The joke among city folk is that these community radio volunteers are eye-patch wearing pirates. They’re classed as criminals. Thieves of the airwaves. If they want to broadcast, then they should pay the million-odd Quetzals (about USD$125,000.00) for a licensed frequency, at auction, like everybody else. This attitude has been carefully concocted and filtered down by the big commercial stations whose frequencies are occasionally, if unintentionally, interrupted.

The commercial stations have advertisers to keep happy after all, so they don’t want their audience poached. To complicate matters, for every community radio station on the air there is a multitude of unlicensed Evangelical and Catholic stations preaching their word to the exclusion of other religious voices, and ‘for profit’ stations that sell advertising spots without paying taxes. Community radio has been lumped in with the lot of them.

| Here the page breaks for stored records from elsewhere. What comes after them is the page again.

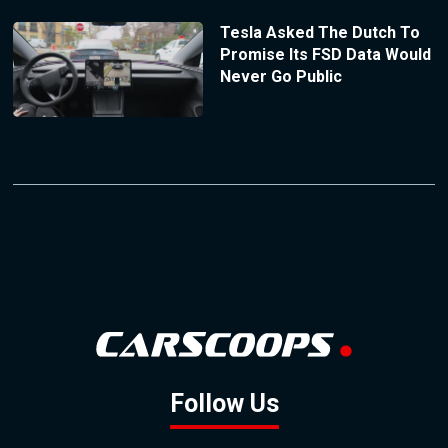
Tesla Asked The Dutch To
Promise Its FSD Data Would
Never Go Public
Follow Us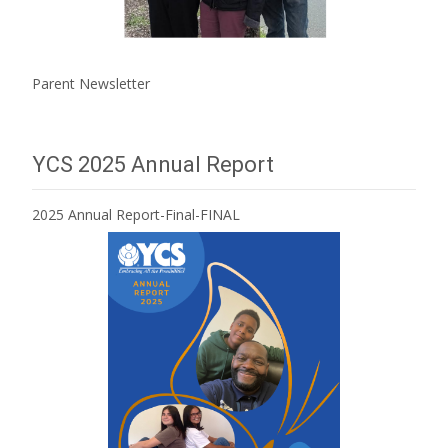
Parent Newsletter
YCS 2025 Annual Report
2025 Annual Report-Final-FINAL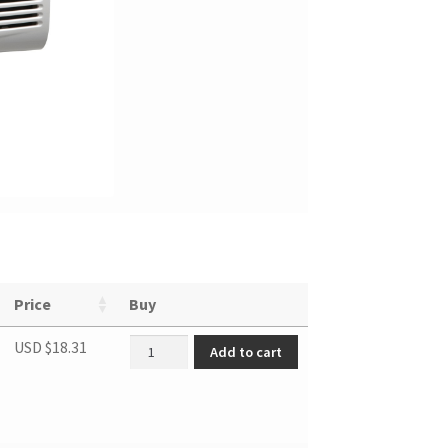
Price
Buy
Remote controller quantity
USD $
18.31
Add to cart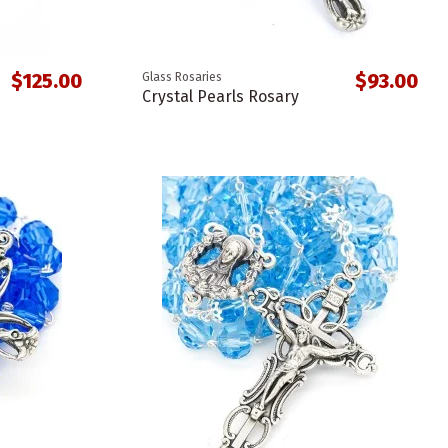
$125.00
$93.00
Glass Rosaries
Crystal Pearls Rosary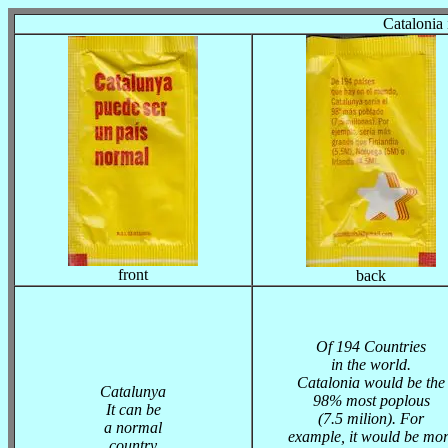
Catalonia 
front
back
Of 194 Countries
in the world.
Catalonia would be the
Catalunya
98% most poplous
It can be
(7.5 milion). For
a normal
example, it would be mor
country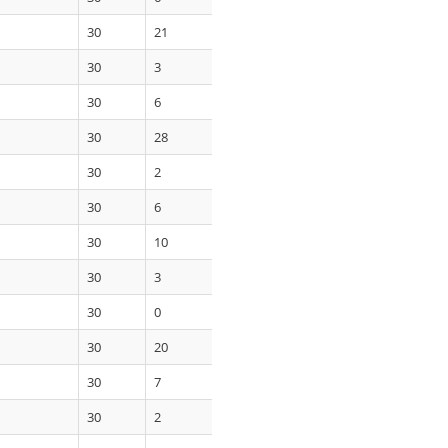
30
21
30
3
30
6
30
28
30
2
30
6
30
10
30
3
30
0
30
20
30
7
30
2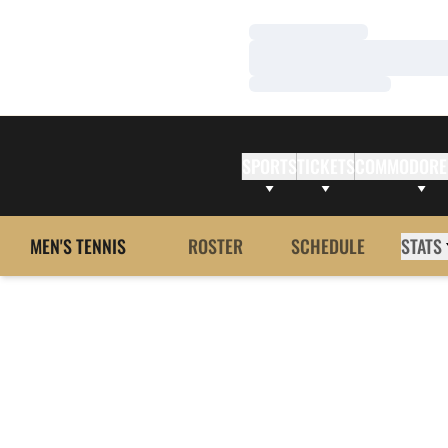
Loading…
Loading…
Loading…
SPORTS
TICKETS
COMMODORE
MEN'S TENNIS
ROSTER
SCHEDULE
STATS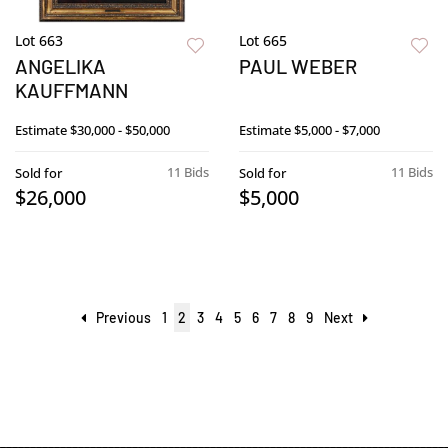
Lot 663
Lot 665
ANGELIKA
PAUL WEBER
KAUFFMANN
Estimate
$30,000 - $50,000
Estimate
$5,000 - $7,000
11 Bids
11 Bids
Sold for
Sold for
$26,000
$5,000
Previous
1
2
3
4
5
6
7
8
9
Next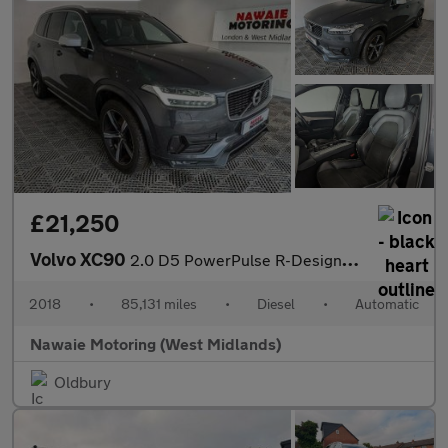
£21,250
Volvo XC90
2.0 D5 PowerPulse R-Design Auto 4WD Euro 6 (s/s) 5dr
2018
•
85,131 miles
•
Diesel
•
Automatic
Nawaie Motoring (West Midlands)
Oldbury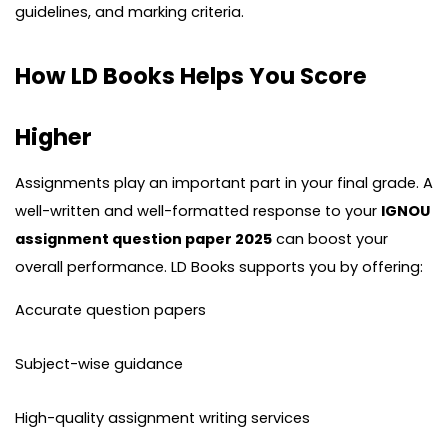
guidelines, and marking criteria.
How LD Books Helps You Score
Higher
Assignments play an important part in your final grade. A
well-written and well-formatted response to your
IGNOU
assignment question paper 2025
can boost your
overall performance. LD Books supports you by offering:
Accurate question papers
Subject-wise guidance
High-quality assignment writing services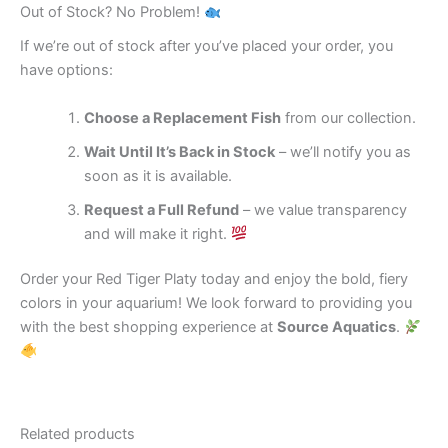
Out of Stock? No Problem!
If we’re out of stock after you’ve placed your order, you
have options:
Choose a Replacement Fish
from our collection.
Wait Until It’s Back in Stock
– we’ll notify you as
soon as it is available.
Request a Full Refund
– we value transparency
and will make it right.
Order your Red Tiger Platy today and enjoy the bold, fiery
colors in your aquarium! We look forward to providing you
with the best shopping experience at
Source Aquatics
.
Related products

Community radio stations can’t stump up the cash for their own frequencies though; many of them are backyard jobs whose volunteers hold fundraising dances, sell eggs and gather listener donations just to pay the electricity bills. And when the police confiscate their transmitters, it can keep them off the air for months. It’s just not sustainable.

Right now community radio in Guatemala has its best chance of clearing up this mess. Cultural Survival – an international organisation dedicated to indigenous empowerment – has been working with community radio activists to fight for a new law that would grant at least one available FM frequency to community radio in each of Guatemala’s 333 municipalities, on the proviso that each station is ‘non-profit’ and open to all community voices.

This year – following 12 years of pushing and significant lobbying cash injections from Cultural Survival donations and grants – they’ve come further than ever. At the time of research in August, 95 representatives of the schmooze-or-lose Guatemalan Congress said they would ‘definitely’ or ‘probably’ vote for the bill. To get it over the line, 105 votes are needed. The great hope is that the bill will be voted on while the same guys are in office.

On a Friday twilight in the lakeside village of San Pedro, I pay a visit to Radio Sembrador, a tiny cement room kitted out with a CD player, microphones, various mixing gadgets and a program schedule listing things like ‘children’s health’ and ‘rubbish collection’ on the wall. There I meet Vicky Garcia, a bubbly young presenter dressed in a vibrant skirt in the Mayan woven style; not a pirate eye-patch in sight. I am told that community radio has helped to rekindle the wearing of traditional clothes. She cues the next track – a folky Mayan piece featuring the marimba – and I watch the people out in the street, giggling with neighbours and clutching their radios.